What you are asked to do | Pull out every line in the rows below that contains the word "reconstruct".

Data excerpts |
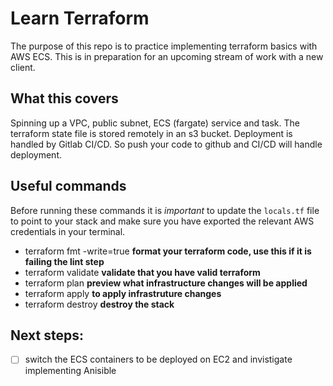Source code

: # Learn Terraform

The purpose of this repo is to practice implementing terraform basics with AWS 
ECS. This is in preparation for an upcoming stream of work with a new client.

## What this covers

Spinning up a VPC, public subnet, ECS (fargate) service and task. The terraform state file
is stored remotely in an s3 bucket. Deployment is handled by Gitlab CI/CD. So
push your code to github and CI/CD will handle deployment.

## Useful commands

Before running these commands it is _important_ to update the `locals.tf` file to point to your
stack and make sure you have exported the relevant AWS credentials in your terminal.

- terraform fmt -write=true **format your terraform code, use this if it is failing the lint step**
- terraform validate **validate that you have valid terraform**
- terraform plan **preview what infrastructure changes will be applied**
- terraform apply **to apply infrastruture changes**
- terraform destroy **destroy the stack**

## Next steps:

- [  ] switch the ECS containers to be deployed on EC2 and invistigate 
implementing Anisible
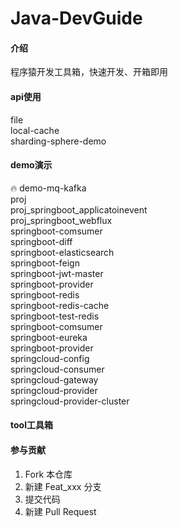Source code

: # Java-DevGuide

#### 介绍
程序猿开发工具箱，快速开发、开箱即用

#### api使用
file  
local-cache  
sharding-sphere-demo  


#### demo演示
:fire: demo-mq-kafka  
proj   
proj_springboot_applicatoinevent  
proj_springboot_webflux  
springboot-comsumer  
springboot-diff  
springboot-elasticsearch  
springboot-feign  
springboot-jwt-master  
springboot-provider  
springboot-redis  
springboot-redis-cache  
springboot-test-redis  
springboot-comsumer  
springboot-eureka  
springboot-provider  
springcloud-config  
springcloud-consumer  
springcloud-gateway  
springcloud-provider  
springcloud-provider-cluster  

#### tool工具箱


#### 参与贡献
1.  Fork 本仓库
2.  新建 Feat_xxx 分支
3.  提交代码
4.  新建 Pull Request

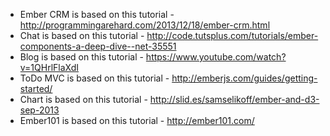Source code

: - Ember CRM is based on this tutorial - http://programmingarehard.com/2013/12/18/ember-crm.html
- Chat is based on this tutorial - http://code.tutsplus.com/tutorials/ember-components-a-deep-dive--net-35551
- Blog is based on this tutorial - https://www.youtube.com/watch?v=1QHrlFlaXdI
- ToDo MVC is based on this tutorial - http://emberjs.com/guides/getting-started/
- Chart is based on this tutorial - http://slid.es/samselikoff/ember-and-d3-sep-2013
- Ember101 is based on this tutorial - http://ember101.com/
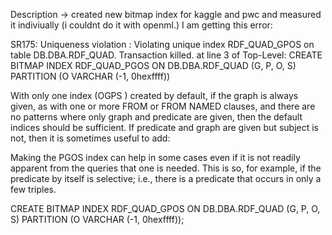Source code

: Description -> created new bitmap index for kaggle and pwc and measured it indiviually
(i couldnt do it with openml.)
I am getting this error: 

SR175: Uniqueness violation : Violating unique index RDF_QUAD_GPOS on table DB.DBA.RDF_QUAD. Transaction killed.
at line 3 of Top-Level:
CREATE BITMAP INDEX RDF_QUAD_PGOS ON DB.DBA.RDF_QUAD (G, P, O, S) PARTITION (O VARCHAR (-1, 0hexffff))




With only one index (OGPS ) created by default, if the graph is always given, as with one or more FROM or FROM NAMED clauses, and there are no patterns where only graph and predicate are given, then the default indices should be sufficient. If predicate and graph are given but subject is not, then it is sometimes useful to add:

Making the PGOS index can help in some cases even if it is not readily apparent from the queries that one is needed. This is so, for example, if the predicate by itself is selective; i.e., there is a predicate that occurs in only a few triples.

CREATE BITMAP INDEX RDF_QUAD_GPOS
  ON DB.DBA.RDF_QUAD (G, P, O, S) 
  PARTITION (O VARCHAR (-1, 0hexffff));
  


 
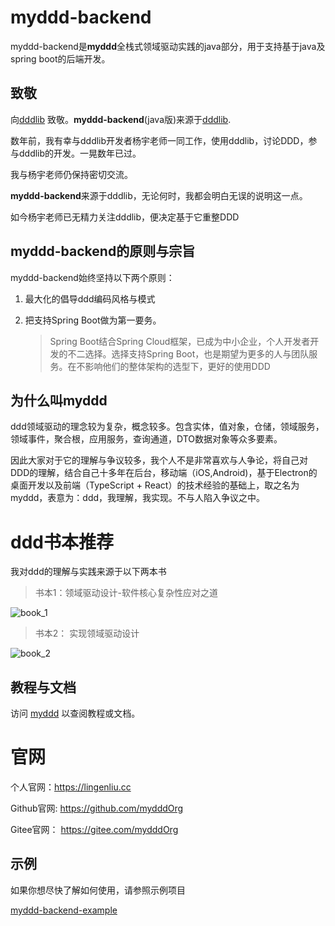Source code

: # myddd-backend

myddd-backend是**myddd**全栈式领域驱动实践的java部分，用于支持基于java及spring boot的后端开发。

## 致敬

向[dddlib](https://github.com/dayatang/dddlib) 致敬。**myddd-backend**(java版)来源于[dddlib](https://github.com/dayatang/dddlib). 

数年前，我有幸与dddlib开发者杨宇老师一同工作，使用dddlib，讨论DDD，参与dddlib的开发。一晃数年已过。

我与杨宇老师仍保持密切交流。

**myddd-backend**来源于dddlib，无论何时，我都会明白无误的说明这一点。

如今杨宇老师已无精力关注dddlib，便决定基于它重整DDD



## myddd-backend的原则与宗旨

myddd-backend始终坚持以下两个原则：

1. 最大化的倡导ddd编码风格与模式

2. 把支持Spring Boot做为第一要务。

   > Spring Boot结合Spring Cloud框架，已成为中小企业，个人开发者开发的不二选择。选择支持Spring Boot，也是期望为更多的人与团队服务。在不影响他们的整体架构的选型下，更好的使用DDD



## 为什么叫myddd

ddd领域驱动的理念较为复杂，概念较多。包含实体，值对象，仓储，领域服务，领域事件，聚合根，应用服务，查询通道，DTO数据对象等众多要素。

因此大家对于它的理解与争议较多，我个人不是非常喜欢与人争论，将自己对DDD的理解，结合自己十多年在后台，移动端（iOS,Android)，基于Electron的桌面开发以及前端（TypeScript + React）的技术经验的基础上，取之名为myddd，表意为：ddd，我理解，我实现。不与人陷入争议之中。



# ddd书本推荐

我对ddd的理解与实践来源于以下两本书

> 书本1：领域驱动设计-软件核心复杂性应对之道

![book_1](https://i.loli.net/2020/12/08/pRh8UasoVv3JizL.png)

> 书本2： 实现领域驱动设计

![book_2](https://i.loli.net/2020/12/08/O67nUtTkM4R5sLY.png)




## 教程与文档

访问 [myddd](https://myddd.org) 以查阅教程或文档。



# 官网

个人官网：https://lingenliu.cc

Github官网:   https://github.com/mydddOrg

Gitee官网：   https://gitee.com/mydddOrg



## 示例

如果你想尽快了解如何使用，请参照示例项目

[myddd-backend-example](https://gitee.com/mydddOrg/myddd-backend-example)

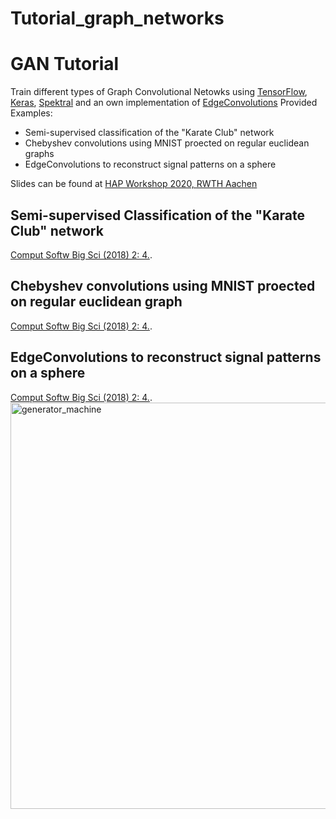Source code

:# Tutorial_graph_networks

# GAN Tutorial
Train different types of Graph Convolutional Netowks using [TensorFlow](https://www.tensorflow.org/), [Keras](https://keras.io/), [Spektral](https://spektral.graphneural.network/) and an own implementation of [EdgeConvolutions](https://arxiv.org/abs/1801.07829)
Provided Examples:
- Semi-supervised classification of the "Karate Club" network
- Chebyshev convolutions using MNIST proected on regular euclidean graphs
- EdgeConvolutions to reconstruct signal patterns on a sphere

Slides can be found at [HAP Workshop 2020, RWTH Aachen](https://indico.scc.kit.edu/event/669/sessions/1823/#20200217)

## Semi-supervised Classification of the "Karate Club" network
[Comput Softw Big Sci (2018) 2: 4.](https://link.springer.com/article/10.1007%2Fs41781-018-0019-7).


## Chebyshev convolutions using MNIST proected on regular euclidean graph
[Comput Softw Big Sci (2018) 2: 4.](https://link.springer.com/article/10.1007%2Fs41781-018-0019-7).


## EdgeConvolutions to reconstruct signal patterns on a sphere
[Comput Softw Big Sci (2018) 2: 4.](https://link.springer.com/article/10.1007%2Fs41781-018-0019-7).
<img src="images/critic_loss.svg" alt="generator_machine" width="650"/>
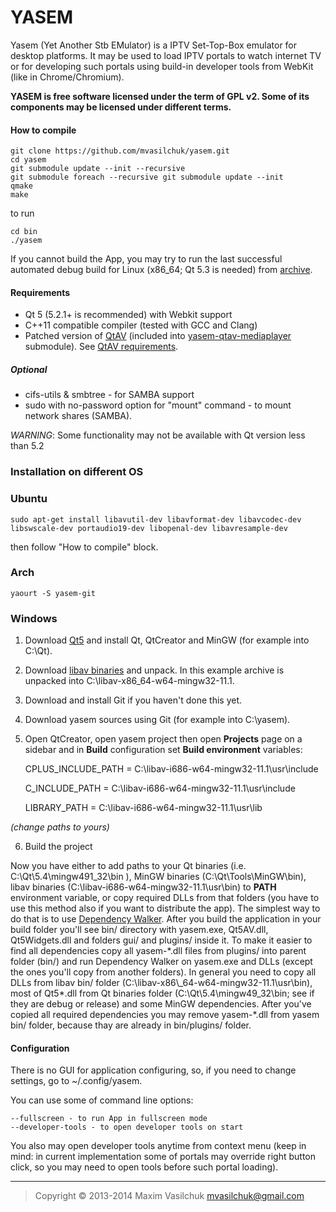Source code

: # YASEM

Yasem (Yet Another Stb EMulator) is a IPTV Set-Top-Box emulator for desktop platforms. It may be used to load IPTV portals to watch internet TV or for developing such portals using build-in developer tools from WebKit (like in Chrome/Chromium).

**YASEM is free software licensed under the term of GPL v2. Some of its components may be licensed under different terms.**

#### How to compile
    
    git clone https://github.com/mvasilchuk/yasem.git
    cd yasem
    git submodule update --init --recursive
    git submodule foreach --recursive git submodule update --init 
    qmake
    make

to run

    cd bin
    ./yasem
    
If you cannot build the App, you may try to run the last successful automated debug build for Linux (x86_64; Qt 5.3 is needed) from [archive](http://jenkins.mvas.eu/job/yasem/default/lastBuild/artifact/bin/*zip*/bin.zip).

#### Requirements

* Qt 5 (5.2.1+ is recommended) with Webkit support
* C++11 compatible compiler (tested with GCC and Clang)
* Patched version of [QtAV](https://github.com/wang-bin/QtAV) (included into [yasem-qtav-mediaplayer](https://github.com/mvasilchuk/yasem-qtav-mediaplayer) submodule). See [QtAV requirements](https://github.com/wang-bin/QtAV#requirements).

##### Optional
* cifs-utils & smbtree - for SAMBA support
* sudo with no-password option for "mount" command - to mount network shares (SAMBA).

_WARNING_: Some functionality may not be available with Qt version less than 5.2

### Installation on different OS

### Ubuntu

    sudo apt-get install libavutil-dev libavformat-dev libavcodec-dev libswscale-dev portaudio19-dev libopenal-dev libavresample-dev

then follow "How to compile" block.

### Arch

    yaourt -S yasem-git

### Windows

1. Download [Qt5](http://www.qt.io/download-open-source) and install Qt, QtCreator and MinGW (for example into C:\Qt).
2. Download [libav binaries](http://builds.libav.org/windows/release-gpl/) and unpack. In this example archive is unpacked into C:\libav-x86_64-w64-mingw32-11.1.
3. Download and install Git if you haven't done this yet.
4. Download yasem sources using Git (for example into C:\yasem).
5. Open QtCreator, open yasem project then open **Projects** page on a sidebar and in **Build** configuration set **Build environment** variables:

    CPLUS\_INCLUDE_PATH = C:\libav-i686-w64-mingw32-11.1\usr\include
    
    C\_INCLUDE_PATH = C:\libav-i686-w64-mingw32-11.1\usr\include
    
    LIBRARY\_PATH = C:\libav-i686-w64-mingw32-11.1\usr\lib

_(change paths to yours)_

6. Build the project

Now you have either to add paths to your Qt binaries (i.e. C:\Qt\5.4\mingw491\_32\bin ), MinGW binaries (C:\\Qt\\Tools\\MinGW\\bin), libav binaries (C:\\libav\-i686\-w64\-mingw32\-11.1\\usr\\bin) to **PATH** environment variable, or copy required DLLs from that folders (you have to use this method also if you want to distribute the app). The simplest way to do that is to use [Dependency Walker](http://www.dependencywalker.com/). After you build the application in your build folder you'll see bin/ directory with yasem.exe, Qt5AV.dll, Qt5Widgets.dll and folders gui/ and plugins/ inside it. To make it easier to find all dependencies copy all yasem\-\*.dll files from plugins/ into parent folder (bin/) and run Dependency Walker on yasem.exe and DLLs (except the ones you'll copy from another folders). In general you need to copy all DLLs from libav bin/ folder (C:\\libav\-x86\\_64\-w64\-mingw32\-11.1\\usr\\bin),
most of Qt5*.dll from Qt binaries folder (C:\\Qt\\5.4\\mingw49_32\\bin; see if they are debug or release) and some MinGW dependencies.
After you've copied all required dependencies you may remove yasem\-*.dll from yasem bin/ folder, because thay are already in bin/plugins/ folder.

#### Configuration

There is no GUI for application configuring, so, if you need to change settings, go to ~/.config/yasem.

You can use some of command line options:

    --fullscreen - to run App in fullscreen mode
    --developer-tools - to open developer tools on start
    
You also may open developer tools anytime from context menu (keep in mind: in current implementation some of portals may override right button click, so you may need to open tools before such portal loading).

- - -

> Copyright &copy; 2013-2014 Maxim Vasilchuk mvasilchuk@gmail.com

Answer for this exercise |
- EdgeConvolutions to reconstruct signal patterns on a sphere
## EdgeConvolutions to reconstruct signal patterns on a sphere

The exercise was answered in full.